77 türkische Kampfflugzeuge haben am Samstagmittag Einsätze gegen die syrische Enklave Afrin geflogen. Sie wird von den kurdischen „Volksverteidigungseinheiten“ (YPG) gehalten. Die Türkei versucht, die kurdischen Kräfte in Syrien zu zerschlagen. Am Sonntag drangen türkische Panzer in die Provinz ein.
Die türkische Presse, die stark der Regierungskontrolle untersteht, schrieb schon zwei Tage zuvor, der Angriff habe bereits begonnen. Dies sagte auch der türkische Verteidigungsminister.
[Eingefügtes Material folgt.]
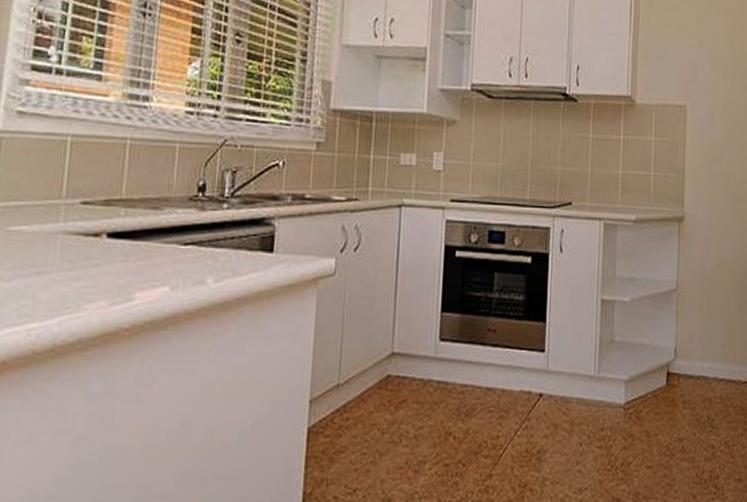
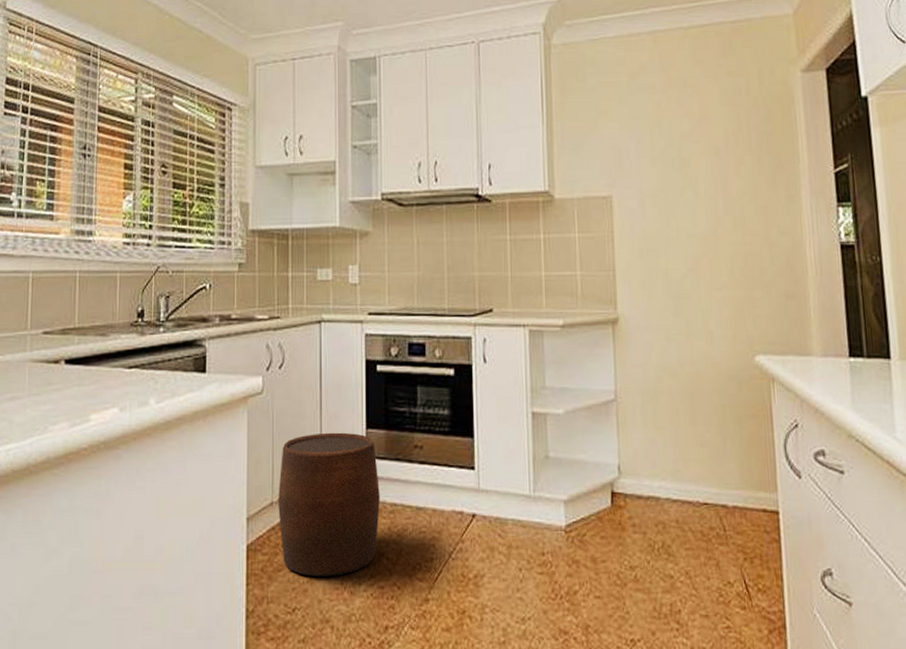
stool: none [344,315,451,457] -> present [278,432,380,576]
Er fügte allerdings ein „de facto“ hinzu: „Der türkische Angriff hat de facto begonnen“, was immer er damit sagen wollte. Erdogan selbst wiederholte dieses „de facto“ in einer seiner Erklärungen. Der Verteidigungsminister gab auch bekannt, sein Land habe die politischen Vorbedingungen für den Eingriff in der syrischen Kurdenenklave „minutiös vorbereitet“, um mögliche Verluste minimal zu halten. Jeder Schritt der Operation werde sorgfältig umgesetzt.
Beratungen mit Moskau
Die türkische Presse erklärte, der türkische Generalstabschef sei am vergangenen Donnerstag in Moskau gewesen, um dort Besprechungen zu führen. Über das Resultat dieser Unterredungen wurde nichts bekannt. Die Russen hatten gegen 300 Mann als Beobachter an der Grenze zwischen der syrischen Provinz Afrin und der Türkei stehen. Die türkische Presse behauptete, Russland habe begonnen, 180 dieser Beobachter abzuziehen. Der russische Aussenminister Sergei Lawrow sagte allerdings in New York vor den Medien: „Der Abzug der russischen Beobachter aus Afrin wurde dementiert“, ohne klar zu machen, wer das dementiert hat. Lawrow erklärte auch, ebenfalls etwas rätselhaft: „Die türkischen Streitkräfte hätten 23 bis 24 Kontrollposten in Idlib errichten sollen.“ Wollte er damit sagen, dass die Türkei dieser Verpflichtung oder diesem Versprechen nicht nachgekommen sei?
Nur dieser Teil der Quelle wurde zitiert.